The Sign for Home by Blair Fell (Length: 415 pages). Deaf-blind 23 year-old man Arlo Dilly is an orphaned Jehovah’s Witness who wants to take a writing class at a local community college in Poughkeepsie New York. Enter interpreter Cyril, a gay man who has struggles of his own. I loved this book! It’s definitely different from typical novels as the “voice” of the deaf-blind is very distinctive and takes a few pages to get used to reading, but Arlo’s character is truly extraordinary. The middle of the novel is a bit slow but the last 25% absolutely flies by as you have to know how it ends. I’m not a fan of evangelical religions (and neither is the author, thank goodness) but this is a fascinating look at both Jehovah’s Witnesses and deafblind culture. Two thumbs up!
The Appeal by Janice Hallett (Length: 431 pages). This is a very clever mystery conveyed solely via emails and text messages, so a modern epistolary novel. There is a HUGE cast of characters, which I had a difficult time keeping track of, even toward the end, but this didn’t damper my enjoyment of the ride. Two young law students in England are tasked with sorting through all of the aforementioned evidence to piece together a solution to the mystery. (They are given this task by a partner in a law firm where they are apprenticing–this is the part I had to suspend disbelief as it’s not very clear why they had to puzzle this all out themselves.) Overall, this is a well-done mystery novel with a truly propulsive plot. I’d recommend reading versus listening to this one as you’ll likely want to refer back to previous emails. Let me know what you think if you’ve read this one too!
Book Lovers by Emily Henry (Length: 398 pages). Yes, the hype is real! This is my favorite of the three EH books I’ve read . . . this is a rom-com that is a bit enemies to lovers but with a twist. A literary agent and book editor both travel from New York City to a very small town in North Carolina, Sunshine Falls. A town that happens to be the focus of Nora’s author’s latest book as well as the town book editor Charlie grew up in. This book features the witty banter and (above-average) character development that EH is known for, as well as the typical frustrations when the characters don’t just TALK TO ONE ANOTHER. But all in all, this is a solid 8/10 for me. A fun summer read with memorable characters that you’ll want to discuss with another book lover in your life.
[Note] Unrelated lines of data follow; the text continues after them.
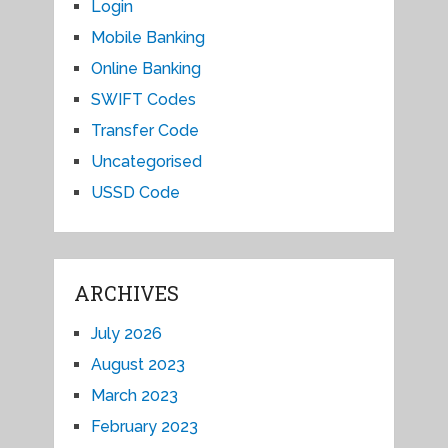
Login
Mobile Banking
Online Banking
SWIFT Codes
Transfer Code
Uncategorised
USSD Code
ARCHIVES
July 2026
August 2023
March 2023
February 2023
Finding Me by Viola Davis (Length: 289 pages). I was gifted this book by a very dear friend, and I really enjoyed the content overall. Viola grew up even poorer than poor, and came into her own decades later as a very talented actress, play by play by play. My only criticism of this memoir is that it could have used some serious editing, mostly when it comes to the organization of Viola’s anecdotes. The majority of the memoir proceeds chronologically but then she randomly mentions a child years ahead of when the child comes into her life, and you don’t hear about the child for several chapters. Otherwise, if you’re a fan of strong women, or Viola as an actress, this is absolutely worth a read.